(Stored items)
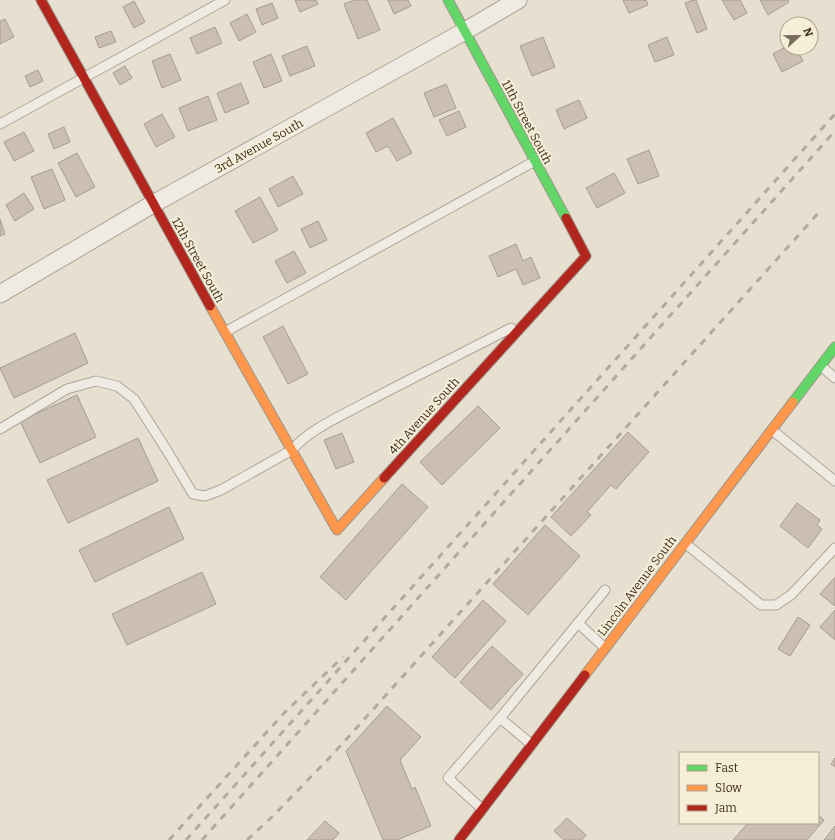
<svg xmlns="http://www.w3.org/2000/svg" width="835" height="840" font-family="Bitter,serif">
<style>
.building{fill:#cbbfb2;stroke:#a89c90}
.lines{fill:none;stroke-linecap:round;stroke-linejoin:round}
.lane-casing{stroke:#ada599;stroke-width:11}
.street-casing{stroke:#ada599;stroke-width:19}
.fast-casing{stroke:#9c958a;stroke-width:11}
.slow-casing{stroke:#9c958a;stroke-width:11}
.jam-casing{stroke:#9c958a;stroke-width:11}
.lane{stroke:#efebe3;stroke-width:9}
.street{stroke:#efebe3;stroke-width:17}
.fast{stroke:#63d668;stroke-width:9}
.slow{stroke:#ff974d;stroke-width:9}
.jam{stroke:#b3261e;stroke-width:9}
.rail{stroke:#afaaa2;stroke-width:3;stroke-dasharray:7 7;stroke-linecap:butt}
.labels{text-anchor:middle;stroke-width:4;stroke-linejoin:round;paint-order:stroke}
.street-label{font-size:12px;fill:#3d2e20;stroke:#f7eed8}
</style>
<rect width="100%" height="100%" fill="#e7e0d1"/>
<g class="building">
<path d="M295 0H316L318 4 300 12Z"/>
<path d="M354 0H367L380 30 358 39 344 4Z"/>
<path d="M388 0H408L411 6 394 14Z"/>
<path d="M623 0H646L648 5 629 13Z"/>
<path d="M693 0H696L707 29 697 33 685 3Z"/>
<path d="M722 0H740L747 13 734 20Z"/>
<path d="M760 0H788L789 2 768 15Z"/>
<path d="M134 1 145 22 134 28 123 7Z"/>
<path d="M272 3 278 18 262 25 256 9Z"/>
<path d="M247 14 256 32 239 41 230 23Z"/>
<path d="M5 19 14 37 0 44V21Z"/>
<path d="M215 27 222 43 197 54 190 38Z"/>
<path d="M111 31 116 42 99 48 95 37Z"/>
<path d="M543 37 555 67 532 76 520 46Z"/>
<path d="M667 37 674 55 655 62 648 45Z"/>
<path d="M307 46 315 66 290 76 282 56Z"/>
<path d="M787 46V48H796L803 61 782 72 773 54Z"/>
<path d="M170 54 181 80 162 88 152 61Z"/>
<path d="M271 54 282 81 264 88 253 62Z"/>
<path d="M125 66 132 78 120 85 113 73Z"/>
<path d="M38 70 43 81 30 87 25 76Z"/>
<path d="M241 83 249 103 225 113 217 93Z"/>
<path d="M446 84 456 108 434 117 424 93Z"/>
<path d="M208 96 217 120 188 131 179 108Z"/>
<path d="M579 100 587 118 564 129 556 110Z"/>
<path d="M459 111 466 127 447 136 439 120Z"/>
<path d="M162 114 175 137 156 147 144 124Z"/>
<path d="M393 118 412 153 397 161 388 146 376 152 366 133Z"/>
<path d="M64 127 70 142 54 149 48 134Z"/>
<path d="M24 132 34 151 14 161 4 142Z"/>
<path d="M649 150 659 176 638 184 627 159Z"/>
<path d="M77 153 95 187 76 197 58 163Z"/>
<path d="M52 169 65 200 44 209 31 177Z"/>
<path d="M614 173 625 193 597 208 586 188Z"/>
<path d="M293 176 303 194 278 207 269 189Z"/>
<path d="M24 193 34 209 15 221 6 205Z"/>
<path d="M260 197 278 230 253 243 235 211Z"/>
<path d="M0 219 5 234 0 236Z"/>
<path d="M318 221 327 240 310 248 301 229Z"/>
<path d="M516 244 523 261 531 257 540 278 523 285 516 269 498 277 489 256Z"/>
<path d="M294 251 306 273 287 283 275 261Z"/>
<path d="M283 326 308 374 288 384 263 337Z"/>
<path d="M75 333 88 363 14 398 0 368Z"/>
<path d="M77 395 96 437 40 463 20 421Z"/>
<path d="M478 406 500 428 442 485 420 462Z"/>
<path d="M628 432 649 452 616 489 611 485 587 512 591 515 571 536 551 517Z"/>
<path d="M342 433 354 462 336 469 324 440Z"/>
<path d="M138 438 158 481 68 523 47 480Z"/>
<path d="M402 484 428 507 346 600 320 577Z"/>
<path d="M797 503 820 520 817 525 822 529 808 548 780 526Z"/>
<path d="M169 507 184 539 95 582 79 550Z"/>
<path d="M545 525 580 556 528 615 493 584Z"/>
<path d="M202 572 216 604 127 645 112 614Z"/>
<path d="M835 577V606L820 594Z"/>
<path d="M483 600 506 621 455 678 432 657Z"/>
<path d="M835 610V640L820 627Z"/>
<path d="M798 617 810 625 790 656 778 649Z"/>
<path d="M492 646 523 674 491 710 460 682Z"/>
<path d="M387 706 421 737 400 760 412 789 415 787 431 826 397 840H383L346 751Z"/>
<path d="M835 758V767L831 764Z"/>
<path d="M818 815 824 820 807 840H733L748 823H818Z"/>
<path d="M567 818 586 835 582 840H564L554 831Z"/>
<path d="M325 821 339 833 333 840H307Z"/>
<path d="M835 826V840H824Z"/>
</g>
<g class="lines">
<defs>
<g id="lane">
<path d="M0 124 225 0"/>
<path d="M225 332 535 161"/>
<path d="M821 366 835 378"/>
<path d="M0 429 67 389 96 381 117 386 134 399 166 449 193 494 205 496 221 490 292 450C309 430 337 418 361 405 410 379 461 354 511 328"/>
<path d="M772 430 835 481"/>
<path d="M686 544 761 605H776L791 595 835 548"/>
<path d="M578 623 605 590"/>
<path d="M500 718 531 744"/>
<path d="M482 809 448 778 500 718 578 623 605 648"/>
</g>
<path id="street" d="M0 294 153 204 465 31 518 0"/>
<g id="fast">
<path d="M448 0 566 218"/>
<path d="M793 402 835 347"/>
</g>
<g id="slow">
<path d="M210 306 337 530 384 478"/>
<path d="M585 675 793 402"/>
</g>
<g id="jam">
<path d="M41 0 210 306"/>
<path d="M384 478 586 256 566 218"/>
<path d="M459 840 585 675"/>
</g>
</defs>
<use href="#lane" class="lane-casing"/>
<use href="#street" class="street-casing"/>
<use href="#fast" class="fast-casing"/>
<use href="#slow" class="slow-casing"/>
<use href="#jam" class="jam-casing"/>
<use href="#lane" class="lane"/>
<use href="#street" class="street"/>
<use href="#fast" class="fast"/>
<use href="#slow" class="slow"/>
<use href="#jam" class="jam"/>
<g class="rail">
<path d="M169 840 286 711 343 657"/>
<path d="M186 840 835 114"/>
<path d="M202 840 835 131"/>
<path d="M247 840 273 816 334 753 822 209"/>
</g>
</g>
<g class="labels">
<g class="street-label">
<text transform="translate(527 122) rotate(62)" y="4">11th Street South</text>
<text transform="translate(259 146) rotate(-29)" y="4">3rd Avenue South</text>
<text transform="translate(198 260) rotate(61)" y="4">12th Street South</text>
<text transform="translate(424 416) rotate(-48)" y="4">4th Avenue South</text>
<text transform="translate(637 586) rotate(-53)" y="4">Lincoln Avenue South</text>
</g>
</g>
<rect x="679" y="752" width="140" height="72" fill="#f7eed8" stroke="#ada18e"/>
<rect x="687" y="765" width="20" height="6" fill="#63d668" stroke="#ada18e"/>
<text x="715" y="772" font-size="12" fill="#3d2e20">Fast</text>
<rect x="687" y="785" width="20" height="6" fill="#ff974d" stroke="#ada18e"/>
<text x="715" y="792" font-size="12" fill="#3d2e20">Slow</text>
<rect x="687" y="805" width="20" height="6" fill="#b3261e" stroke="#ada18e"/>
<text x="715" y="812" font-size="12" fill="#3d2e20">Jam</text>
<g transform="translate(799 36) rotate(68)"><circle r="19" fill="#f7eed8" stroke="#ada18e"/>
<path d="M0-3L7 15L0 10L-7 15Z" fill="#786c5e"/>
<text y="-6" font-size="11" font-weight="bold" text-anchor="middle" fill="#3d2e20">N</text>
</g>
</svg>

The task: Please return all lines above in which the string "linejoin" is found.

Solution for this task:
.lines{fill:none;stroke-linecap:round;stroke-linejoin:round}
.labels{text-anchor:middle;stroke-width:4;stroke-linejoin:round;paint-order:stroke}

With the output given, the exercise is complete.